At the tip of the iceberg, The World Bank (private entity) endorses the use of PPPs in taking the 'burden' off governments, as the PPPs are investment opportunities which benefit investors, economic growth and, of course, the World Bank. Is it any wonder that Lobbyists for private entities have so much influence and power, when the World Bank authoritatively steers the PPP model onto aligned countries? Rather than empower governments, PPPs empower private corporations to take control over more and more of the public's essential needs - rendering government as a toothless tiger, powerless to protect the public's interests. I digress, but it is imperative to acknowledge the big picture players and underlying ramifications.
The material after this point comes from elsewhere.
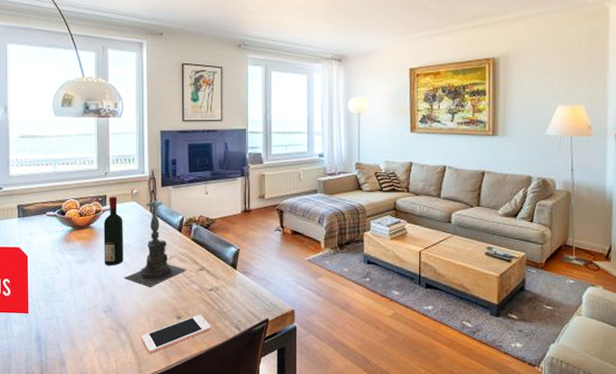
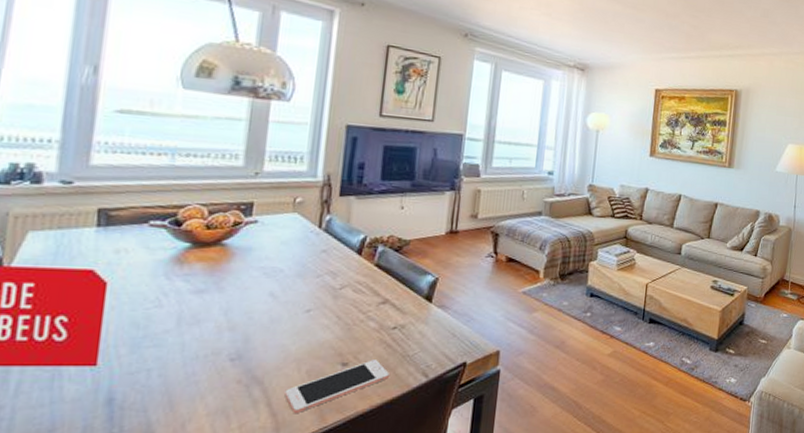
wine bottle: present [103,196,123,266] -> none [238,204,276,298]
candle holder: present [123,191,186,287] -> none [267,201,363,326]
Keep very still Sir, I almost got him, just one more pull and I'll have that lobbyist out in a jiffy

The true nature - $$$ Talks

An article by The Grattan Institute states, "A 2018 study led by Griffith University and Transparency International Australia found that 85 per cent of Australians think at least ‘some’ federal politicians are corrupt, while 56 per cent had ‘personally witnessed or suspected’ public officials of making decisions that favoured a business or individual who gave them political donations or support. More shockingly, perhaps, the number was higher among those who had worked in government (61 per cent), and higher again among those who had worked in federal government (67 per cent)."

"...The expectation that governments can control events, or at least protect the community from them. But because our leaders seem as powerless to control private sector institutions as we are, we are constantly reminded of their impotence..." Laura Tingle

"Australians have become increasingly disillusioned with their political class....Growing suspicions that people in government serve themselves and their mates rather than the public interest are vented daily. They are also evident in surveys and voting behaviour: more than four-fifths of Australians think at least ‘some’ federal politicians are corrupt.

Almost three quarters of Australians are particularly suspicious that ‘people in government look after themselves’, and that ‘government is run for a few big interests"

"...Lobbyists have the ear of influential politicians...but consumer and community voices are often not in the room at all. This impoverishes debate, undermines the necessary democratic clash of ideas and can lead to policy that serves the few rather than the many"

The Grattan Institute - continue reading this article here
Source: Grattan Institute

Sadly, that is the overall theme. You, the people, are just TOLD what to do like 2 year-old children, while these representative Lobbyists and career politicians play the exchange game for power and greed without question.

Government and media figureheads use the term 'Conspiracy theory' to divert attention and discredit others, yet the vast amounts of money exchanged for influence is in itself a conspiracy.

Conspiring to influence and sway legislation and sign-offs on partnerships to benefit the corporations and peak body groups via big lobbying (although there are advocates and lobbyists who work tirelessly for positive change), the infiltratory profiteering deals, that are of little benefit or cause negative impact to the general public, are a conspiracy against the Australian people's interests.